Il peut exercer une action récursoire contre la commune lorsque la responsabilité de celle-ci se trouve engagée ». 

Ainsi, en application des dispositions de cet article, toute personne victime d’un dommage résultant d’un crime ou d’un délit survenu à l’occasion d’un attroupement est fondée à engager la responsabilité de l’Etat en vue d’être indemnisé.

S’il s’agit d’un régime favorable aux victimes dans la mesure où celles-ci n’ont pas à démontrer l’existence d’une faute de l’Etat pour engager la responsabilité de ce dernier, cette action en responsabilité est, malgré tout, limitée en raison du fait que la notion d’attroupement est entendue de façon restrictive par le juge administratif.

Face à ce régime spécifique, il est intéressant de revenir sur les conditions de la mise en jeu de la responsabilité de l’Etat.

A la lecture de l’article L. 211-10 du code de la sécurité intérieure, quatre conditions doivent être réunies afin d’engager la responsabilité de l’Etat sur ce fondement :

  • Les dommages subis doivent résulter d’un attroupement () ;
  • Les actes commis doivent avoir le caractère d’un crime ou d’un délit ().
  • L’existence d’un dommage () ;
  • L’existence d’un lien de causalité entre l’attroupement et le dommage ().
  1. LA NOTION D’ATTROUPEMENT

Comme indiqué précédemment, toute la subtilité de la mise en jeu de la responsabilité de l’Etat sur le fondement de l’article L. 211-10 du code de la sécurité intérieure réside dans la notion d’attroupement.

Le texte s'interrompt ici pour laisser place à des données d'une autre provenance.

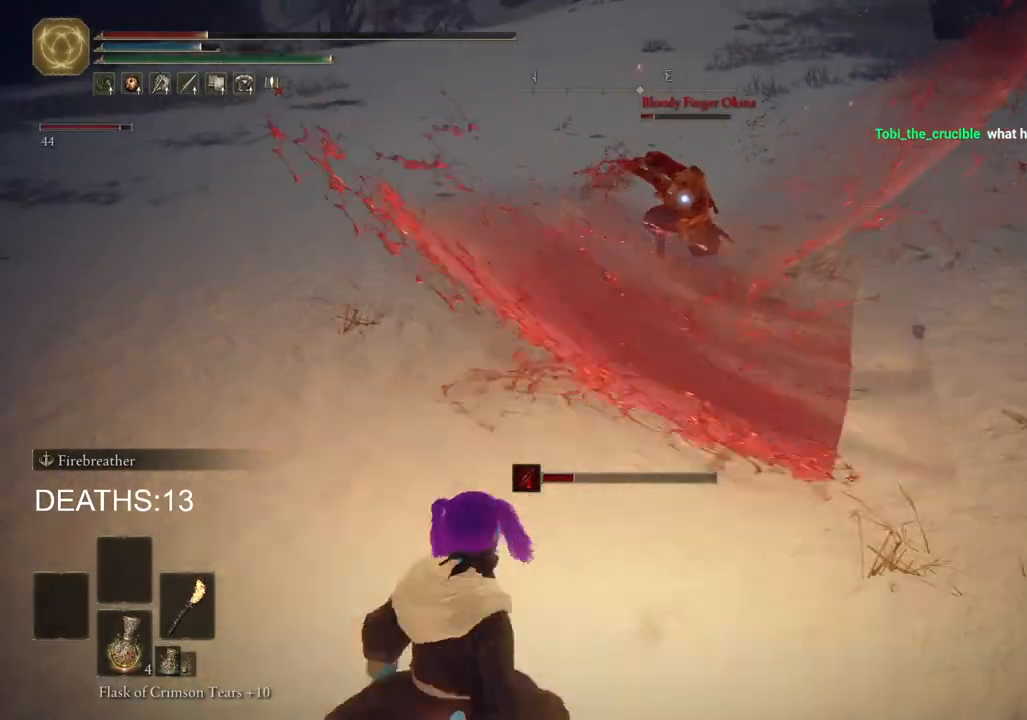
{"buttons": [], "left_stick": "down", "right_stick": "center", "events": [[350, "CIRCLE", "up"]]}
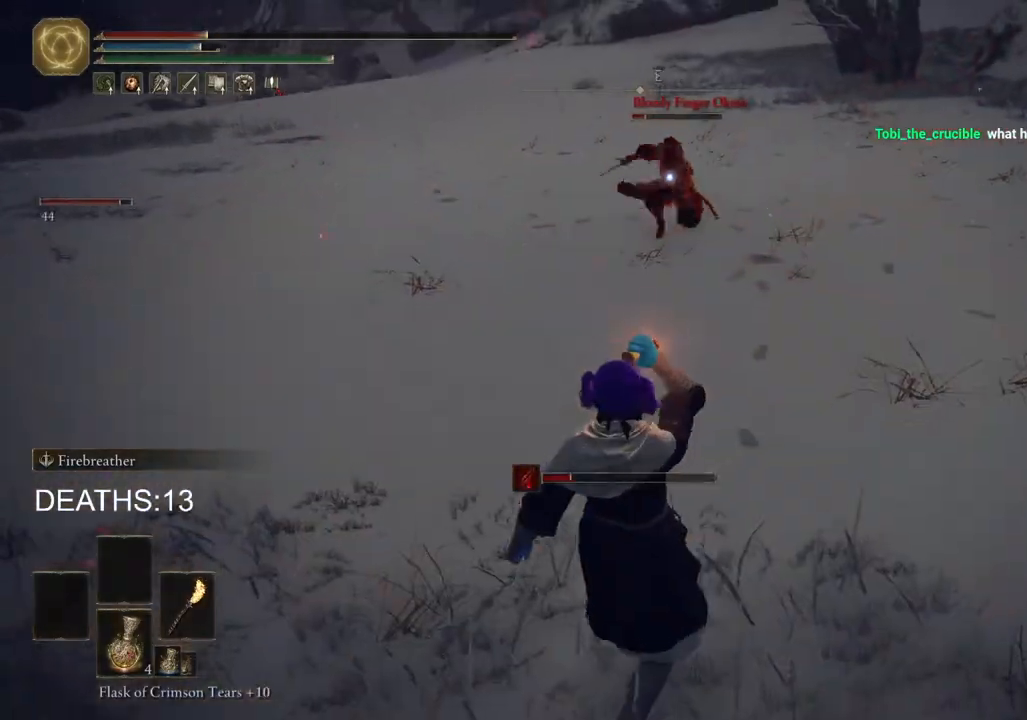
{"buttons": [], "left_stick": "down-left", "right_stick": "center", "events": [[450, "left_stick", "down-left"]]}
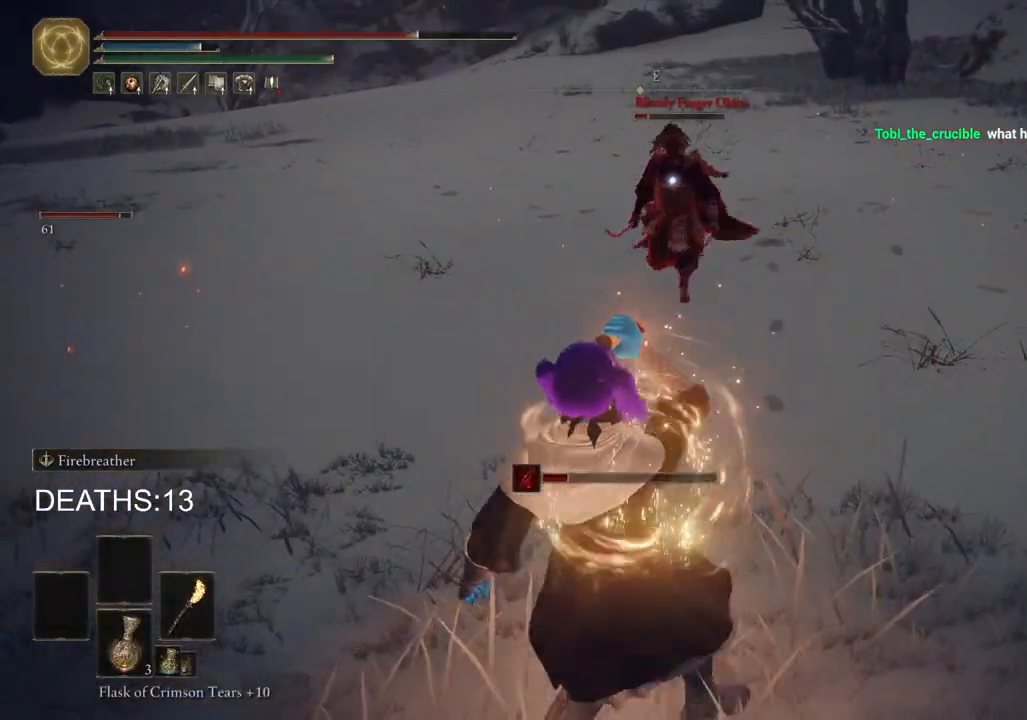
{"buttons": ["CIRCLE"], "left_stick": "left", "right_stick": "center", "events": [[133, "left_stick", "left"], [450, "CIRCLE", "down"]]}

En effet, seules les victimes dont les dommages ont été commis lors d’un attroupement peuvent engager la responsabilité de l’Etat sur ce fondement.

Le juge administratif a élaboré une jurisprudence subtile qui restreint la possibilité pour les victimes d’engager la responsabilité de l’Etat sur ce fondement.

Si cette notion n’a jamais été définie par le législateur ou le juge administratif, ce dernier ne retient toutefois pas la qualification d’attroupement ou de rassemblement lorsque :

  • Les dommages sont commis de manière isolée par un groupe de personnes, organisé dans ce but, en marge du rassemblement (CE, 12 novembre 1997, n° 150224) ou plusieurs heures après la dispersion de la manifestation (CE, 7 mars 2003, n° 242720) ;
  • L’action était organisée et préméditée. En ce sens, le Conseil d’Etat a jugé que « ne peuvent être regardés comme étant le fait d’un attroupement ou rassemblement au sens de l’article L. 211-10 du CSI les actes délictuels commis sur l’autoroute alors qu’ils ne procédaient pas d’une action spontanée dans le cadre ou le prolongement d’un attroupement ou rassemblement mais d’une action préméditée, organisée par un groupe structuré à seule fin de les commettre » (CE, 28 octobre 2022, n° 451659).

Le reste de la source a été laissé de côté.